-- Document segment follows --

Fig. 13 shows the distribution of selected algorithms for the best-strategy adaption. This figure illustrates the detailed analysis of the AFA prefetcher behavior. Several observations can be made from this analysis. First, the detailed frequency distribution of selected algorithms confirms the need of adaption again. Different algorithms exhibit advantages over other algorithms for different applications. Second, in general, the strided prefetching and stream prefetching algorithms are selected most often. Third, certain algorithm such as the Markov prefetching performs weakly in general, but surprisingly well for some applications such as *vortex* and *bzip2*. An algorithm-level adaption is essential to address this issue and to identify the well performing algorithms depending on specific applications access features.

#### 4.3.4. Sensitivity analysis

Cache pollution is an undesirable side effect of data prefetching techniques. In this subsection, we present an analysis of the performance sensitivity and cache pollution of the AFA prefetcher under different cache sizes.

All the prior simulation evaluations were carried out with 1 MB L2 cache. To observe the AFA prefetcher's sensitivity to different cache sizes and the impact of potential cache pollution, we varied L2 cache sizes as 512 kB and 2 MB to compare its performance with the case of 1 MB. The results show that a larger cache size helps the AFA prefetcher reduce more misses. A larger cache size lowered the extra misses due to the cache pollution, and therefore reduced the number of misses indirectly.

Figs. 14 and 15 show the IPC speedup results of the AFA best-strategy and multi-strategy, respectively, with three different L2 caches sizes. When the L2 cache size was increased, the IPC speedup improved for gap, lucas, mesa and sixtrack benchmarks. These benchmarks have high miss rates. Larger cache size hides the performance loss caused by cache pollution for these benchmarks. For the majority of benchmarks, the AFA prefetcher achieved stable IPC speedup. These simulation results demonstrate that the AFA prefetcher can have steady performance improvement with different cache sizes and is



Fig. 13. Distribution of selected algorithms.



Fig. 14. IPC speedup of AFA best-strategy with 512 kB, 1 MB and 2 MB I2 caches. For the majority of benchmarks, the AFA prefetcher achieved stable Ipc speedup with different cache sizes and was not highly sensitive to different cache size configurations.



Fig. 15. IPC speedup of AFA multi-strategy with 512 kB, 1 MB and 2 MB L2 caches. For the majority of benchmarks, the AFA prefetcher achieved stable IPC speedup with different cache sizes and was not highly sensitive to different cache size configurations.

-- Document segment concluded --
-- Supplied material follows --

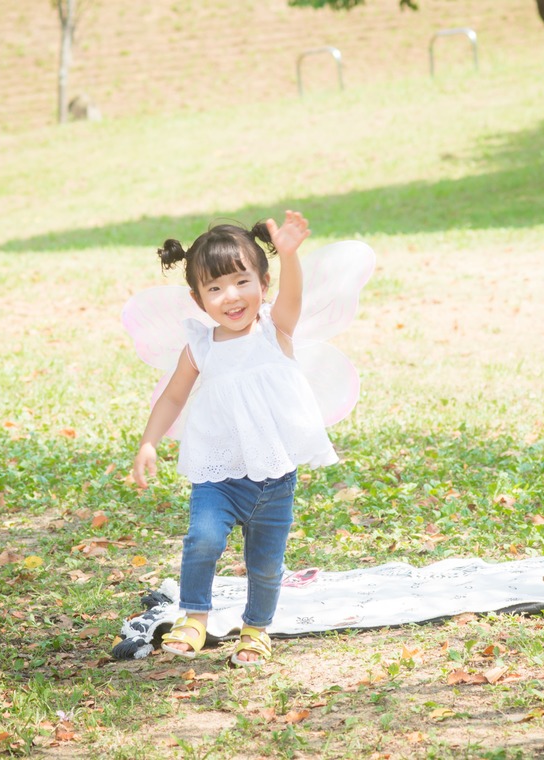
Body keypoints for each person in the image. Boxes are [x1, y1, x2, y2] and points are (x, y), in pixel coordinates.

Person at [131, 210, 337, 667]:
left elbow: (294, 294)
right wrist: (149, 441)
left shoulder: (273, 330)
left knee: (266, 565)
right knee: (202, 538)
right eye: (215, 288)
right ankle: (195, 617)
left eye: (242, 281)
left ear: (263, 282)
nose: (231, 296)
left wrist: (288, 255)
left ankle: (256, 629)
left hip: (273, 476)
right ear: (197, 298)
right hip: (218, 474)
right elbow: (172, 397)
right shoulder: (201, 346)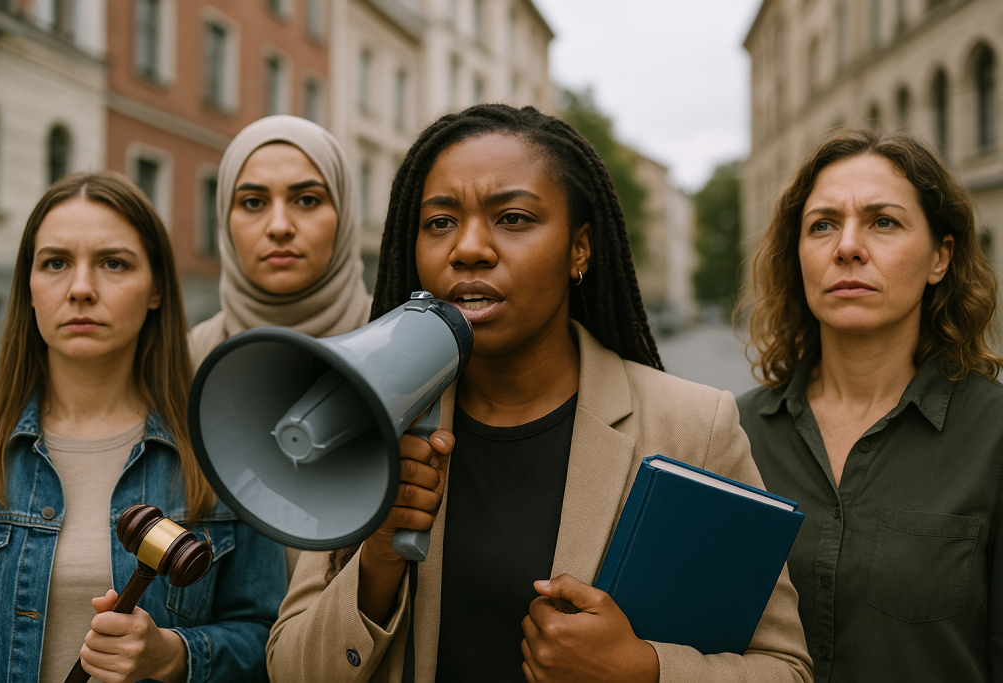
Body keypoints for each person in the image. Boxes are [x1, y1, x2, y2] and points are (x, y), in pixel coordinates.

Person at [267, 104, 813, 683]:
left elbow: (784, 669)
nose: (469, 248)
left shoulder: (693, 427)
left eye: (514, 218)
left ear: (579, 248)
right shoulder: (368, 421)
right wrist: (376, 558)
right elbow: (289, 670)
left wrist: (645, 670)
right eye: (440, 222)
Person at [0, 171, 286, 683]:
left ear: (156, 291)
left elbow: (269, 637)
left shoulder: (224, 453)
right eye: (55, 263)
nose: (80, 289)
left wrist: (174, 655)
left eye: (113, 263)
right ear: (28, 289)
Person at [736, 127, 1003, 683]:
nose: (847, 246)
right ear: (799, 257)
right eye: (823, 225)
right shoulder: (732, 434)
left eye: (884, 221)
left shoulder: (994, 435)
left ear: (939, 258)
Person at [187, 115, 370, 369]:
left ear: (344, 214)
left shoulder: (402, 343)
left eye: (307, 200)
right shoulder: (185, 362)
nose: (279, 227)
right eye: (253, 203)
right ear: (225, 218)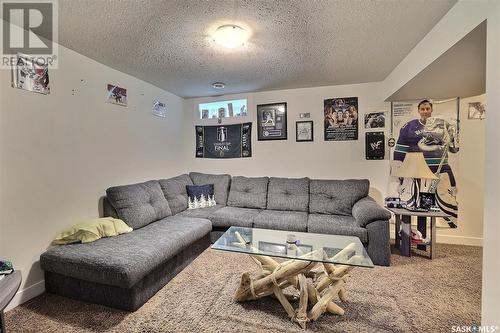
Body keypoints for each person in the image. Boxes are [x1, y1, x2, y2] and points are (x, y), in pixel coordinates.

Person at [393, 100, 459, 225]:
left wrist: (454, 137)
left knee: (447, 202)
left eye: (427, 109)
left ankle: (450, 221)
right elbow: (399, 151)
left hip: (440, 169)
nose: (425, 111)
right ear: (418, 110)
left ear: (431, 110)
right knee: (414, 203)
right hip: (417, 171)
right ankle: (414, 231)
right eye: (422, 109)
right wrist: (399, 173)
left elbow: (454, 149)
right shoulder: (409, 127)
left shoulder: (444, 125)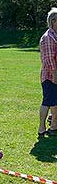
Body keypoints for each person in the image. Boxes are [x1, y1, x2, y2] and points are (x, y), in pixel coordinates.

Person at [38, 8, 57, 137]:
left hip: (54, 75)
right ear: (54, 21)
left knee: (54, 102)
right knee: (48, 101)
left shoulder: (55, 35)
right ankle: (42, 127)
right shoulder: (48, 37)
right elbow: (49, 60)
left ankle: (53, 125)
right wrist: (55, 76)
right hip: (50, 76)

-- Supplied material concluded --
-- Supplied material follows --

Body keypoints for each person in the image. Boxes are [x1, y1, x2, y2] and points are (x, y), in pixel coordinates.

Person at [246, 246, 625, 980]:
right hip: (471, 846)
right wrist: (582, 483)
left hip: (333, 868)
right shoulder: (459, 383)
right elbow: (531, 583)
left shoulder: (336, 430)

-- Supplied material concluded --
-- Supplied material follows --

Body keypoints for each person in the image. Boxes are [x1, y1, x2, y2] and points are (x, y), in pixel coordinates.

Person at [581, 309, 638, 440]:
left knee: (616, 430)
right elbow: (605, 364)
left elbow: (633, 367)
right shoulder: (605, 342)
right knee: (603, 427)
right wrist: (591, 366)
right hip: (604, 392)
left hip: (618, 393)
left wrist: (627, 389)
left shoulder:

-- Supplied material concluded --

Things to do:
1. Answer from the passage on the AFA prefetcher:
(a) What L2 cache size was used for all the prior simulation evaluations?
(b) Which prefetching algorithms are selected most often?
(c) For which applications does Markov prefetching perform surprisingly well?
2. Carry the passage on the AFA prefetcher forward from the point where it stops.
None of this work draws on the lines.

Exercise responses:
1.
(a) 1 MB
(b) Strided prefetching and stream prefetching
(c) vortex and bzip2

2.
not highly sensitive to different cache size configurations. Although larger cache size helps reduce the cache pollution, the AFA prefetcher's dynamic and adaptive design makes it control the cache pollution well.

#### 5. Related work

Data prefetching, as the name indicates, is a technique to fetch data before requested. A similar technique is instruction prefetching, which tries to speculate the future instructions and fetch them from memory in advance [15]. Data prefetching is usually classified as software prefetching and hardware prefetching [37]. Software prefetching is a technique to instrument prefetch instructions to the source code either by a programmer or by a complier during optimization phase. Hardware prefetching does not require modifications to binary or source code, and can benefit directly for existing executables. Existing hardware prefetching studies can be roughly classified into several categories: locality-based prefetching; correlation-based prefetching; and context-based prefetching. After describing previous work in each of these categories, we discuss how our AFA prefetcher is related to the existing work.

#### 5.1. Locality-based prefetching

The locality-based prefetching category refers to a set of prefetching strategies that take advantage of data access locality in generating prefetches. The sequential prefetching, stream prefetching, and strided prefetching are representative strategies in this category.

Sequential prefetching is a basic prefetching strategy. It prefetches one or more blocks that follow the current missing block [10,11]. This prefetching mechanism takes advantage of spatial locality and assumes the applications usually request consecutive memory blocks. The one-block-lookahead (OBL) approach automatically prefetches the next block when an access of a block is initiated [11]. However, the limitation of this approach is that the prefetch may not be initiated early enough prior to processor's demand for the data to avoid a processor stall. To solve this issue, a variation of OBL prefetching, which fetches *k* blocks (called prefetching degree) instead of one block, is proposed [10]. Another variation is called adaptive

sequential prefetching, which varies prefetching degree *k* based on the prefetching efficiency [10]. The prefetching efficiency is a metric defined to characterize a program's spatial locality at runtime. Stream prefetching is a generalized sequential prefetching that supports the detection of multiple streams [23]. Strided prefetching approach [5,13] observes the pattern among strides of past accesses and thus predicts future references. It builds a state machine to track strides of accesses and generates prefetches when the state machine arrives at a stable state. The strided prefetching is generally implemented with a reference prediction table [5], or the recently proposed Data-Access History Cache [6].

#### 5.2. Correlation-based prefetching

The correlation-based prefetching category refers to a set of strategies that exploit general correlation, not necessary the locality, among accesses. The representative strategies in this category include Markov prefetching, GHB-based correlation prefetching, DAHC-based correlation prefetching, epoch-based correlation prefetching, etc.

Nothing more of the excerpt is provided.